Around three quarters of sorghum beer produced is brewed at home, making for enormous opportunities for expansion of NSB’s brewed products. Taking the home-brew into account, the sorghum beer market is three times the size of the lager market.
The exclusivity arrangement, giving NSB sole right to sell sorghum beer in the Republic could never be policed and so wasn’t worth much, he says.
The result was that NSB competed with SA Breweries subsidiary Traditional Beer Industries, which was supposed to operate in the homelands. Now TBI has set up a brewery in Soweto.
The exposure to competition was actually helpful, says Mahanyele, who estimates TBI has about 20 percent of the brewed sorghum beer market.
The advent of democracy has opened up opportunities in Africa, for instance in importing sorghum from, and exporting value-added products to other African countries, using South African technology and know-how.
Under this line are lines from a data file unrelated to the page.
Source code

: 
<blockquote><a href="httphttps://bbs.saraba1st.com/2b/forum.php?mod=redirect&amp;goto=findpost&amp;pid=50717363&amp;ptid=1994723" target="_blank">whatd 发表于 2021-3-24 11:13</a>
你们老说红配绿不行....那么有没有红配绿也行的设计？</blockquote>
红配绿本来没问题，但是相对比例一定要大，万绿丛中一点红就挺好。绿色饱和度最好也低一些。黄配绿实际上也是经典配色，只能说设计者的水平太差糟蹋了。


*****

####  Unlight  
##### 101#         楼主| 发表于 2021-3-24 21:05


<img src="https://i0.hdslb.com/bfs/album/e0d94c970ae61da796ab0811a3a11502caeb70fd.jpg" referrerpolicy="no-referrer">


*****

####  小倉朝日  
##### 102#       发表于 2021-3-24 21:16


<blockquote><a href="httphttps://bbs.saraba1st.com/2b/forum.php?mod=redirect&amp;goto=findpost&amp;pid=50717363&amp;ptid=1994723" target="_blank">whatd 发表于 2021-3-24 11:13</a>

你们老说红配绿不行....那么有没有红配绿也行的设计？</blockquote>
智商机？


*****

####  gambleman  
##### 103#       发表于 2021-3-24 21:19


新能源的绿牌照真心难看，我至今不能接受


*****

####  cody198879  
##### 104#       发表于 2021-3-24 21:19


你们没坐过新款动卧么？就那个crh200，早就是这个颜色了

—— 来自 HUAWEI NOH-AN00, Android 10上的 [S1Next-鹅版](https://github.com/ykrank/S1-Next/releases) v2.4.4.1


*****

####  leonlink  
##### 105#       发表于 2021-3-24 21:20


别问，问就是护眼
Already, production of Vivo has been constrained by a shortage of cans, as demand exceeds supply of Vivo exports to Zimabwe and Mozambique.
There is a possibility breweries will be set up in Zimbabwe, Mozambique and Namibia, he adds.
Mahanyele stresses that NSB is the single biggest manufacturing group which involves blacks in day-to-day management at all levels.
Even when using outsiders an attempt is made to keep to the racial or empowerment theme on which the company was based. The annual report is printed by a black company with photographs entirely supplied by a black reporter.
Referring to recent empowerment moves, he says that however commendable it is to get blacks involved in insurance companies managed by whites NSB is the only company where blacks work at the coal-face of management.
“The time must come when blacks must begin to burn their fingers.”
This is the only way to grow, without being shielded from commercial realities, he says.
“We made mistakes. How else would we have learnt.”
Among those mistakes were the improprieties which led to allegations of corruption aired for the first time in the black magazine Tribute.
Describing a lack of proper corporate governance, standards and accountability as “unforgivable”, Mahanyele admits he was wrong.
“I regret some of the silly mistakes like trying to remunerate some of our executives by giving them payment in kind. It may be a common practice, though not openly admitted. We were caught out on it.”
Mahanyele says NSB is not immune from the kind of affirmative action poaching of job-hopping black staff that characterises the corporate world now. NSB has resisted joining in, however, preferring to promote from within to replace those leaving.
“Since we started we have not hired one black to replace a black.”